Truffe agli anziani: il Codacons farà un esposto in Procura

Quello di Desio è solo l’ennesimo episodio di raggiro ai danni di persone anziane avvenuto negli ultimi tempi, spiegano dal Codacons, facendo sapere che è “inaccettabile che non sia ancora stata posta in essere una tutela effettiva”.

Sulla vicenda l’Associazione presenterà a giorni un esposto alla Procura. Nel frattempo ci tiene a fornire un decalogo utile a tutti per evitare di essere raggirati nella propria abitazione.

Il decalogo anti truffa

  • Assicurarsi che il controllo sia effettivo: molti pensionati aprono le porte della propria casa senza verificare che effettivamente sia necessario un controllo dell’abitazione. Solitamente è bene fare attenzioni agli avvisi del Condominio, nei quali vengono sempre indicati gli eventuali accertamenti nei singoli appartamenti, con indicazione della data e dell’ora dell’eventuale visita.
  •  Richiedere i documenti d’identità: è preferibile prima di far entrare qualcuno in casa propria, chiedere agli addetti di identificarsi tramite documento d’identità. Se il controllo è effettivo i tecnici non devono avere alcuna ragione di opporsi a tale richiesta.
  • Richiedere un tesserino o un documento che attesti che effettivamente lavorano per la società detta: è utile fare richiesta di un documento o un tesserino per verificare se gli addetti siano realmente dipendenti della società con cui si sono presentati.
  •  Controllare che gli addetti lavorino effettivamente per il proprio fornitore di luce e gas, o che siano dipendenti della propria società idrica: molto spesso infatti si presentano soggetti per fantomatiche società elettriche o idriche al solo scopo di entrare nell’abitazione.
  •  Visionare sempre il lavoro dei tecnici: è importante prestare sempre attenzione alle attività svolte nella propria casa dai tecnici, al fine di verificare che siano effettivamente lì per il motivo indicato, ossia riparare un guasto o fare controlli.
  •  Non permettere ai tecnici di andare da soli in altre stanze: non bisogna farsi scrupoli nell’impedire agli addetti di andare in altre stanze da soli. Non hanno alcun motivo per fare ciò e se sono in buona fede accetteranno senza problemi di essere seguiti.
  • Non lasciare beni di valore in vista: prima di far entrare estranei nella propria abitazione, è importante mettere al sicuro qualsiasi bene sia a portata di mano.
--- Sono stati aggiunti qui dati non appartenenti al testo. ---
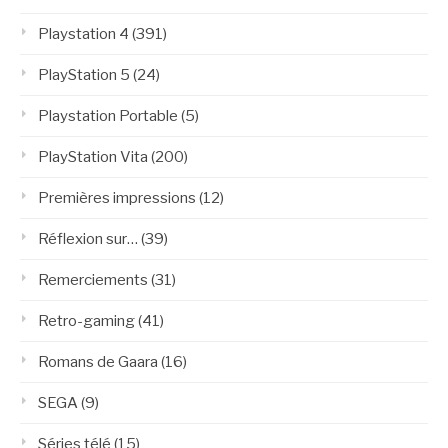
Playstation 4
(391)
PlayStation 5
(24)
Playstation Portable
(5)
PlayStation Vita
(200)
Premières impressions
(12)
Réflexion sur…
(39)
Remerciements
(31)
Retro-gaming
(41)
Romans de Gaara
(16)
SEGA
(9)
Séries télé
(15)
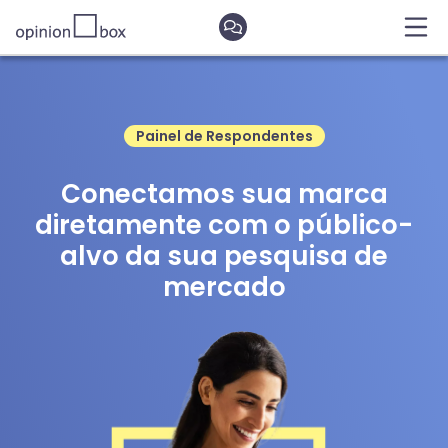
Painel de Respondentes
Conectamos sua marca
diretamente com o público-
alvo da sua pesquisa de
mercado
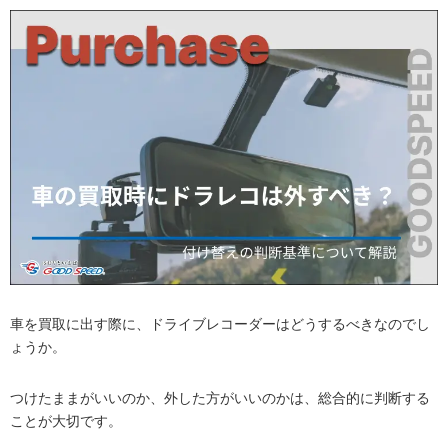
車を買取に出す際に、ドライブレコーダーはどうするべきなのでし
ょうか。
つけたままがいいのか、外した方がいいのかは、総合的に判断する
ことが大切です。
È sempre meglio mettere tutto in cassetti o in luoghi in cui non sia facile accedere.
  • Non farsi mai distrarre: solitamente, se si tratta di una truffa, i sedicenti tecnici si presentano in due o più, in modo che uno o più possano distrarre il proprietario mentre l’altro può ad esempio rubare preziosi o denaro.
  • Verificare l’abbigliamento e la presenza di casse degli attrezzi: se gli addetti si presentano per riparare un guasto, o fare un controllo, è importare verificare l’abbigliamento e se portano con sé cassette degli attrezzi o simili, senza i quali difficilmente potrebbero lavorare.
  •  Chiamare aiuto: se non ci si sente sicuri, è bene farsi assistere da qualcuno, che può essere un vicino, un parente, perfino la portineria. Qualora ci si dovesse rendere conto che si tratta di una truffa chiamare subito  il 118.